Elas se valem de recursos de 2,5% das folhas de pagamento de empresas brasileiras e esse montante, que não é pequeno, é alvo da cobiça de vários setores da nossa sociedade. A cada momento surge uma iniciativa para avançar nesses recursos, o que parece um absurdo, pois a sua destinação está sendo corretamente aplicada, tanto que se estendeu a outros setores, como agricultura, transportes e cooperativas. Se o setor não estivesse sendo bem aplicado, é claro que não haveria essa extensão, que é um bom sinal.
No ano passado, o valor alcançado pelo sistema S foi de R$ 33 bilhões. Esses recursos são auditados pelo Tribunal de Contas da União. Há uma questão que vale frisar: em vez de valorizar o ensino técnico, tão necessário, para dar uma nova feição à escola média, há uma tendência de propor novos cursos superiores, onde o atendimento já é bastante confortável. É preciso corrigir esse aspecto do processo.

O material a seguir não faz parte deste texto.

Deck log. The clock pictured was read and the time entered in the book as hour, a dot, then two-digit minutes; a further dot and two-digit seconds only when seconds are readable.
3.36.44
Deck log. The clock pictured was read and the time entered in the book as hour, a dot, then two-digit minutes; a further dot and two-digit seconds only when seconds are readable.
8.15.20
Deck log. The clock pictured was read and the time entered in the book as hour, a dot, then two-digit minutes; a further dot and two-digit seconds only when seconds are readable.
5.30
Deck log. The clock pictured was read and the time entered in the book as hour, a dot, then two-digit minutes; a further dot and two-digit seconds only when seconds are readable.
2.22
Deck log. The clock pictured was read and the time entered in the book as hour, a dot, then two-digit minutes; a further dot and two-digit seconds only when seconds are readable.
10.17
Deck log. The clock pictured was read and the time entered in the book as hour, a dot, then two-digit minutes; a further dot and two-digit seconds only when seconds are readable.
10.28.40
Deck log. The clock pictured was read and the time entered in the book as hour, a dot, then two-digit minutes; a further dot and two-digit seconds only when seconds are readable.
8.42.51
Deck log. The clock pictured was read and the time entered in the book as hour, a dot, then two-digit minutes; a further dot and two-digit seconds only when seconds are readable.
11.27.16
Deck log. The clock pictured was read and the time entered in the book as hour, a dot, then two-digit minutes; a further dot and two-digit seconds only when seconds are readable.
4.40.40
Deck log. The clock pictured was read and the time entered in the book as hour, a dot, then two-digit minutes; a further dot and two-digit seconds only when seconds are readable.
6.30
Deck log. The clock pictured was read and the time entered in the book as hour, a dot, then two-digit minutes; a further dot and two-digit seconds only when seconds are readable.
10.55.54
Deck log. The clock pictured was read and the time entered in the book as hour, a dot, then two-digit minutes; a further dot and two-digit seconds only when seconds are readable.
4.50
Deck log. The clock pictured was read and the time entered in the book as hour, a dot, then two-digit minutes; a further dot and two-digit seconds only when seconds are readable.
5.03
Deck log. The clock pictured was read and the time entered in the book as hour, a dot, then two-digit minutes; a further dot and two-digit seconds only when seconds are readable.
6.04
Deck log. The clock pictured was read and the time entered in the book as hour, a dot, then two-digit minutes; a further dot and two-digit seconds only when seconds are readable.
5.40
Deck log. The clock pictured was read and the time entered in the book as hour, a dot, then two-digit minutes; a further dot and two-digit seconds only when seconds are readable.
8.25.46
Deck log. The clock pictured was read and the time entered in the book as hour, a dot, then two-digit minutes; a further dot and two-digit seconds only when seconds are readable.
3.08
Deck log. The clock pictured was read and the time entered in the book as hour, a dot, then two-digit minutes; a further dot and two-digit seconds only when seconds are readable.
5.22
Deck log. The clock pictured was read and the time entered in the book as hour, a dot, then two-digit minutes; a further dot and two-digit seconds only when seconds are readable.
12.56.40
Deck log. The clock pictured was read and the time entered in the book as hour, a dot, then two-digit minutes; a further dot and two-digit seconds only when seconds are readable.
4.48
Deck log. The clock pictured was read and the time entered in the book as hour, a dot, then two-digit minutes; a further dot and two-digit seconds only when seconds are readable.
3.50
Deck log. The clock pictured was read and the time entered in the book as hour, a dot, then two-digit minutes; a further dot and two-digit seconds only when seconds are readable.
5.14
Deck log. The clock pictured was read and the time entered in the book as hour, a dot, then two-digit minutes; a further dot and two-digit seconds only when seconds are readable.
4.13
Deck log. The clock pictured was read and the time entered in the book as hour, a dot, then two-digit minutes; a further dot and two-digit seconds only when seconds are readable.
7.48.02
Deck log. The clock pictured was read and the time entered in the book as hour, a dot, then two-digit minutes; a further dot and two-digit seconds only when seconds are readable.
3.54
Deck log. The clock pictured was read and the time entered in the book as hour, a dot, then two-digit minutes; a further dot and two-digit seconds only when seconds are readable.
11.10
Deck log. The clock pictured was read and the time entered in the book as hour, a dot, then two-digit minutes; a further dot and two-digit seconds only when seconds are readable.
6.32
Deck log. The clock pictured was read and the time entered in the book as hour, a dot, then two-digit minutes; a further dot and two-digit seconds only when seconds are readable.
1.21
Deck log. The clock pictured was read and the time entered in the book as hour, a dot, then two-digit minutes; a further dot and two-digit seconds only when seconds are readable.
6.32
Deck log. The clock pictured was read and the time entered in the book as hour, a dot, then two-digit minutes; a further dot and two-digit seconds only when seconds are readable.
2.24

O sistema S é influenciado também pela crescente inteligência artificial. Segundo o especialista Yuval Harari, historiador israelense, o trabalho na era da IA vai exigir físico e coração. Segundo ele, o melhor caminho que devemos trilhar é incentivar as crianças a desenvolver habilidades intelectuais, físicas e sociais, o que ele chama de "habilidades do coração". Segundo ele, daqui a cinco anos, quando o seu filho sair da universidade, não haverá mais motivos para contratar programadores. As IAs mais avançadas serão bastante criativas. Em alguns anos serão melhores do que nós em contar histórias.
Sam Altman é o CEO da OpenAI. Tem 40 anos e sonha um dia ser substituído por um robô de inteligência artificial. Acha que isso poderá acontecer em breve. Robôs como o ChatGPT pensam como profissionais de diversas áreas. Podem resolver problemas complicados de matemática e montam programas sofisticados de computação. "Mas ainda estamos nos estágios iniciais dessa autêntica revolução", diz ele.
Tem mais de 50 milhões de usuários no Brasil e a tendência é fazer esse mercado ainda maior. Para isso abriu um escritório em São Paulo. Altman acha que a concorrência é saudável e deve ser estimulada.
Afirma que está trabalhando com centenas de médicos e afirma que o melhor médico do mundo é muito melhor do que o ChatGPT. "Mas se não há alternativa, se não é possível pagar por um médico, especialmente em regiões pobres, o uso da tecnologia é melhor do que nada."
Já o CEO da Cielo, Estanislau Bassols, que assumiu as funções em 2022, pensa que os programadores iniciantes têm funções bem mais avançadas do que antigamente. Na empresa brasileira, a tendência é redirecionar os funcionários para aquilo que é o "core business", ou seja, o negócio principal da empresa.